"""

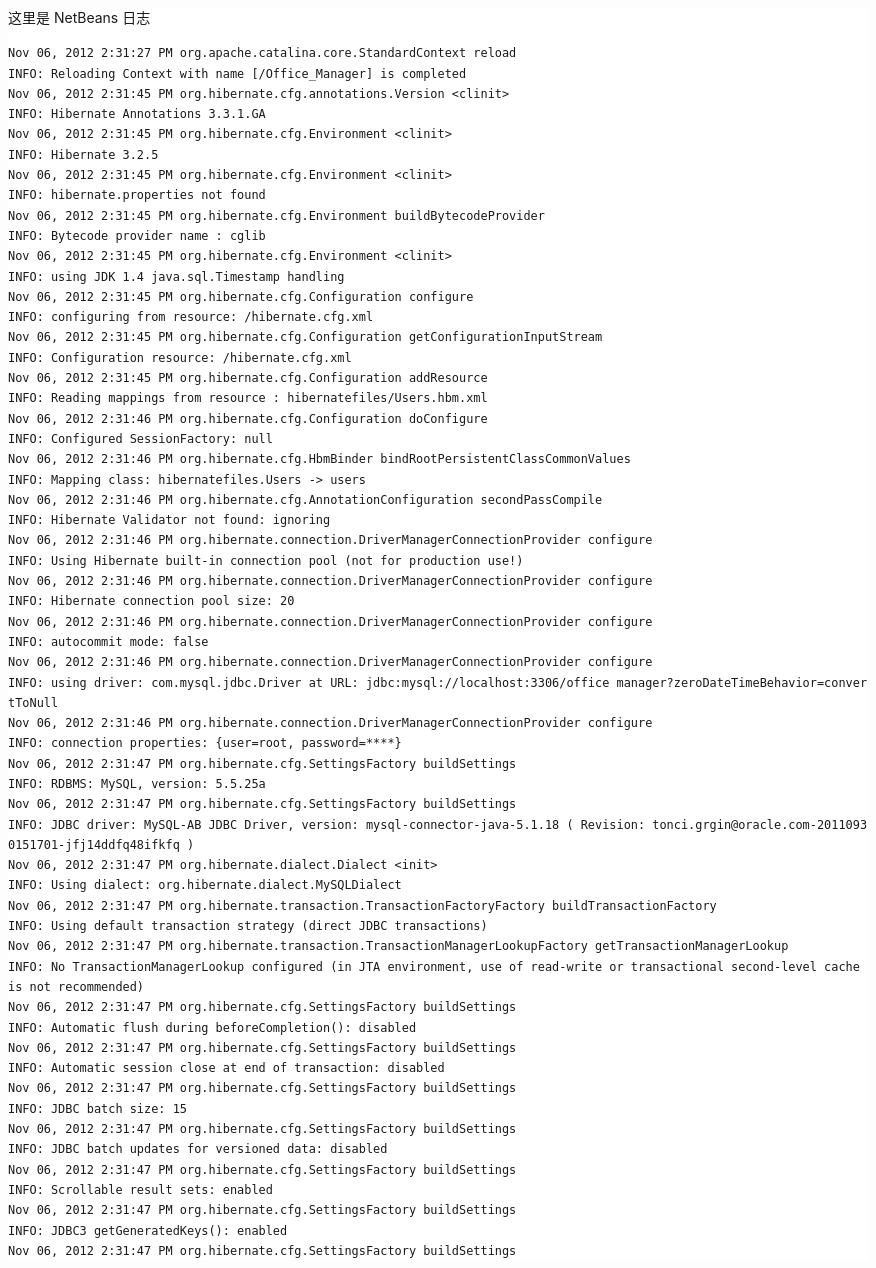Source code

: 这里是 NetBeans 日志

```
Nov 06, 2012 2:31:27 PM org.apache.catalina.core.StandardContext reload
INFO: Reloading Context with name [/Office_Manager] is completed
Nov 06, 2012 2:31:45 PM org.hibernate.cfg.annotations.Version <clinit>
INFO: Hibernate Annotations 3.3.1.GA
Nov 06, 2012 2:31:45 PM org.hibernate.cfg.Environment <clinit>
INFO: Hibernate 3.2.5
Nov 06, 2012 2:31:45 PM org.hibernate.cfg.Environment <clinit>
INFO: hibernate.properties not found
Nov 06, 2012 2:31:45 PM org.hibernate.cfg.Environment buildBytecodeProvider
INFO: Bytecode provider name : cglib
Nov 06, 2012 2:31:45 PM org.hibernate.cfg.Environment <clinit>
INFO: using JDK 1.4 java.sql.Timestamp handling
Nov 06, 2012 2:31:45 PM org.hibernate.cfg.Configuration configure
INFO: configuring from resource: /hibernate.cfg.xml
Nov 06, 2012 2:31:45 PM org.hibernate.cfg.Configuration getConfigurationInputStream
INFO: Configuration resource: /hibernate.cfg.xml
Nov 06, 2012 2:31:45 PM org.hibernate.cfg.Configuration addResource
INFO: Reading mappings from resource : hibernatefiles/Users.hbm.xml
Nov 06, 2012 2:31:46 PM org.hibernate.cfg.Configuration doConfigure
INFO: Configured SessionFactory: null
Nov 06, 2012 2:31:46 PM org.hibernate.cfg.HbmBinder bindRootPersistentClassCommonValues
INFO: Mapping class: hibernatefiles.Users -> users
Nov 06, 2012 2:31:46 PM org.hibernate.cfg.AnnotationConfiguration secondPassCompile
INFO: Hibernate Validator not found: ignoring
Nov 06, 2012 2:31:46 PM org.hibernate.connection.DriverManagerConnectionProvider configure
INFO: Using Hibernate built-in connection pool (not for production use!)
Nov 06, 2012 2:31:46 PM org.hibernate.connection.DriverManagerConnectionProvider configure
INFO: Hibernate connection pool size: 20
Nov 06, 2012 2:31:46 PM org.hibernate.connection.DriverManagerConnectionProvider configure
INFO: autocommit mode: false
Nov 06, 2012 2:31:46 PM org.hibernate.connection.DriverManagerConnectionProvider configure
INFO: using driver: com.mysql.jdbc.Driver at URL: jdbc:mysql://localhost:3306/office manager?zeroDateTimeBehavior=convertToNull
Nov 06, 2012 2:31:46 PM org.hibernate.connection.DriverManagerConnectionProvider configure
INFO: connection properties: {user=root, password=****}
Nov 06, 2012 2:31:47 PM org.hibernate.cfg.SettingsFactory buildSettings
INFO: RDBMS: MySQL, version: 5.5.25a
Nov 06, 2012 2:31:47 PM org.hibernate.cfg.SettingsFactory buildSettings
INFO: JDBC driver: MySQL-AB JDBC Driver, version: mysql-connector-java-5.1.18 ( Revision: tonci.grgin@oracle.com-20110930151701-jfj14ddfq48ifkfq )
Nov 06, 2012 2:31:47 PM org.hibernate.dialect.Dialect <init>
INFO: Using dialect: org.hibernate.dialect.MySQLDialect
Nov 06, 2012 2:31:47 PM org.hibernate.transaction.TransactionFactoryFactory buildTransactionFactory
INFO: Using default transaction strategy (direct JDBC transactions)
Nov 06, 2012 2:31:47 PM org.hibernate.transaction.TransactionManagerLookupFactory getTransactionManagerLookup
INFO: No TransactionManagerLookup configured (in JTA environment, use of read-write or transactional second-level cache is not recommended)
Nov 06, 2012 2:31:47 PM org.hibernate.cfg.SettingsFactory buildSettings
INFO: Automatic flush during beforeCompletion(): disabled
Nov 06, 2012 2:31:47 PM org.hibernate.cfg.SettingsFactory buildSettings
INFO: Automatic session close at end of transaction: disabled
Nov 06, 2012 2:31:47 PM org.hibernate.cfg.SettingsFactory buildSettings
INFO: JDBC batch size: 15
Nov 06, 2012 2:31:47 PM org.hibernate.cfg.SettingsFactory buildSettings
INFO: JDBC batch updates for versioned data: disabled
Nov 06, 2012 2:31:47 PM org.hibernate.cfg.SettingsFactory buildSettings
INFO: Scrollable result sets: enabled
Nov 06, 2012 2:31:47 PM org.hibernate.cfg.SettingsFactory buildSettings
INFO: JDBC3 getGeneratedKeys(): enabled
Nov 06, 2012 2:31:47 PM org.hibernate.cfg.SettingsFactory buildSettings
```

"""

● **Required action**: Gather every line from the entries above where the word "properties" appears, and copy them.

● **Task solution**:
INFO: hibernate.properties not found
INFO: connection properties: {user=root, password=****}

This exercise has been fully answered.